Tight Lower Bounds on Worst-Case Guarantees for Zero-Shot Learning with Attributes
This provides a foundational theoretical analysis for zero-shot learning, addressing the intrinsic difficulty of labeling novel classes without training data, which is incremental in establishing rigorous bounds.
The paper tackles the problem of zero-shot learning with attributes by developing the first non-trivial lower bound on worst-case error, which is tight and computable from the class-attribute matrix, showing it can predict confusion between classes in practice.
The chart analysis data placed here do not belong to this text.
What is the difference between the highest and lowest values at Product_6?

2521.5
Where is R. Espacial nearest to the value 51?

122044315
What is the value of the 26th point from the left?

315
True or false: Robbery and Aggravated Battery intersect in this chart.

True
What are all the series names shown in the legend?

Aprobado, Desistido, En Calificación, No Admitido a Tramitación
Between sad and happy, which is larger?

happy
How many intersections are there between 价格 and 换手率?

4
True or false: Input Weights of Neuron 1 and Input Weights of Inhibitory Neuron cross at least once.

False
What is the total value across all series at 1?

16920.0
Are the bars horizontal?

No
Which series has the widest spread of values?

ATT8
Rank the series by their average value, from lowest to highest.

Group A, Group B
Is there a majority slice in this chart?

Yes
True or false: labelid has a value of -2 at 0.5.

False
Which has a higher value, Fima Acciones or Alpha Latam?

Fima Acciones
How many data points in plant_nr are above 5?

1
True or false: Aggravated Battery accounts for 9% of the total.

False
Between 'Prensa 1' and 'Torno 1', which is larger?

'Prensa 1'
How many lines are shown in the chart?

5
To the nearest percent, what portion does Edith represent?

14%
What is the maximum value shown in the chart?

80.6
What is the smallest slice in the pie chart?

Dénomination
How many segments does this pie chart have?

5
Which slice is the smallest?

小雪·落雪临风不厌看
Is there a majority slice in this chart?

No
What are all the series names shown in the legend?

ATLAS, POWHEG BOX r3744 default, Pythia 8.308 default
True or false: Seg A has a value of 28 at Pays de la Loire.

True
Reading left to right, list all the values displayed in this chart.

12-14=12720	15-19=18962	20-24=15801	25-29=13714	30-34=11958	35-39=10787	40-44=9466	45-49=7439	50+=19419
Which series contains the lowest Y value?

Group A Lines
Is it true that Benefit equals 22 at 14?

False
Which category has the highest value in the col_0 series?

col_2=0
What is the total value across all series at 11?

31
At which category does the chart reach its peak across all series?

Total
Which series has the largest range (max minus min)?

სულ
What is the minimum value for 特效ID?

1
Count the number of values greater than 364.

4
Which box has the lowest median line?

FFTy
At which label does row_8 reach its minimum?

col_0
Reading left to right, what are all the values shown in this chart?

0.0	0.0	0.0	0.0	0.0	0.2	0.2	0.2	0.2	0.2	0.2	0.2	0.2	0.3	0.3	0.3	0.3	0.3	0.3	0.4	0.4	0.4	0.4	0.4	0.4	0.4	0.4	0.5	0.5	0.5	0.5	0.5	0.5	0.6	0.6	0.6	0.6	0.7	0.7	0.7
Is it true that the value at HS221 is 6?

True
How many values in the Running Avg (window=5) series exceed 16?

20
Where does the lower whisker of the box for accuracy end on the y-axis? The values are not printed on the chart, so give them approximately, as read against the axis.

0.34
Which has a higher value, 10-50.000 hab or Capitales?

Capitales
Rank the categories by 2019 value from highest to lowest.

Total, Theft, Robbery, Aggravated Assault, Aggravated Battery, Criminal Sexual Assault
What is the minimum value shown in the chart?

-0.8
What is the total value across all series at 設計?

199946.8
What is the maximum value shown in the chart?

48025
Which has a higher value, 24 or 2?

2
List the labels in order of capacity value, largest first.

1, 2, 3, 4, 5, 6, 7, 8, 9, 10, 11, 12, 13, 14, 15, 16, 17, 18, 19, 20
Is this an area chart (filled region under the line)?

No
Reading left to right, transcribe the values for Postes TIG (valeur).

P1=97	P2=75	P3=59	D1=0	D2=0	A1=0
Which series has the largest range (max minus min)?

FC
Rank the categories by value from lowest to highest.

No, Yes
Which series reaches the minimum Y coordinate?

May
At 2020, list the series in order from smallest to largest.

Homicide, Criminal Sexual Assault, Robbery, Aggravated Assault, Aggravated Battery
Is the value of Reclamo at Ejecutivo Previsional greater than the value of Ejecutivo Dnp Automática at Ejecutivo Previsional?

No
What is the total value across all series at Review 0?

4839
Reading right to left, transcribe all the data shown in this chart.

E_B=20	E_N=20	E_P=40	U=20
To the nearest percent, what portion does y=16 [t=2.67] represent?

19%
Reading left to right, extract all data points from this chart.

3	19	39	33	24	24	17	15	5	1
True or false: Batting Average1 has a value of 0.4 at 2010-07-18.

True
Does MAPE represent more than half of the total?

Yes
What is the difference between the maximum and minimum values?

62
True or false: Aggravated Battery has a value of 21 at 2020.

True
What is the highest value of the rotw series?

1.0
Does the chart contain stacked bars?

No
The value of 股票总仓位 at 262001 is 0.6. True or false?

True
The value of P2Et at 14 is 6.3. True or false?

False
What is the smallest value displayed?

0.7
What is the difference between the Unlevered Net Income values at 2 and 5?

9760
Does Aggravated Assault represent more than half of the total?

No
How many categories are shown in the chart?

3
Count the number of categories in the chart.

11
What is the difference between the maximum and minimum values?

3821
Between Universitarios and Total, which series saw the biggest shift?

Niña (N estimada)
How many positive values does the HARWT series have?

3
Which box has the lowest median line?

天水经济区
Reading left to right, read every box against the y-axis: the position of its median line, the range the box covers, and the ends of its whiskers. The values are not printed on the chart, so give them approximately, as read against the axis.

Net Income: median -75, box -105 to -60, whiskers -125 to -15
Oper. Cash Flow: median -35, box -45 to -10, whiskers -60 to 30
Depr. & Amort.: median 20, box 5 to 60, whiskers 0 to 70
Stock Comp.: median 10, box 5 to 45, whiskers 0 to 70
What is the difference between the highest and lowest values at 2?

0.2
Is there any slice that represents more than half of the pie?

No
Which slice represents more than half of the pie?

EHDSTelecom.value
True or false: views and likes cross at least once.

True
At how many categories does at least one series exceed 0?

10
We develop a rigorous mathematical analysis of zero-shot learning with attributes. In this setting, the goal is to label novel classes with no training data, only detectors for attributes and a description of how those attributes are correlated with the target classes, called the class-attribute matrix. We develop the first non-trivial lower bound on the worst-case error of the best map from attributes to classes for this setting, even with perfect attribute detectors. The lower bound characterizes the theoretical intrinsic difficulty of the zero-shot problem based on the available information -- the class-attribute matrix -- and the bound is practically computable from it. Our lower bound is tight, as we show that we can always find a randomized map from attributes to classes whose expected error is upper bounded by the value of the lower bound. We show that our analysis can be predictive of how standard zero-shot methods behave in practice, including which classes will likely be confused with others.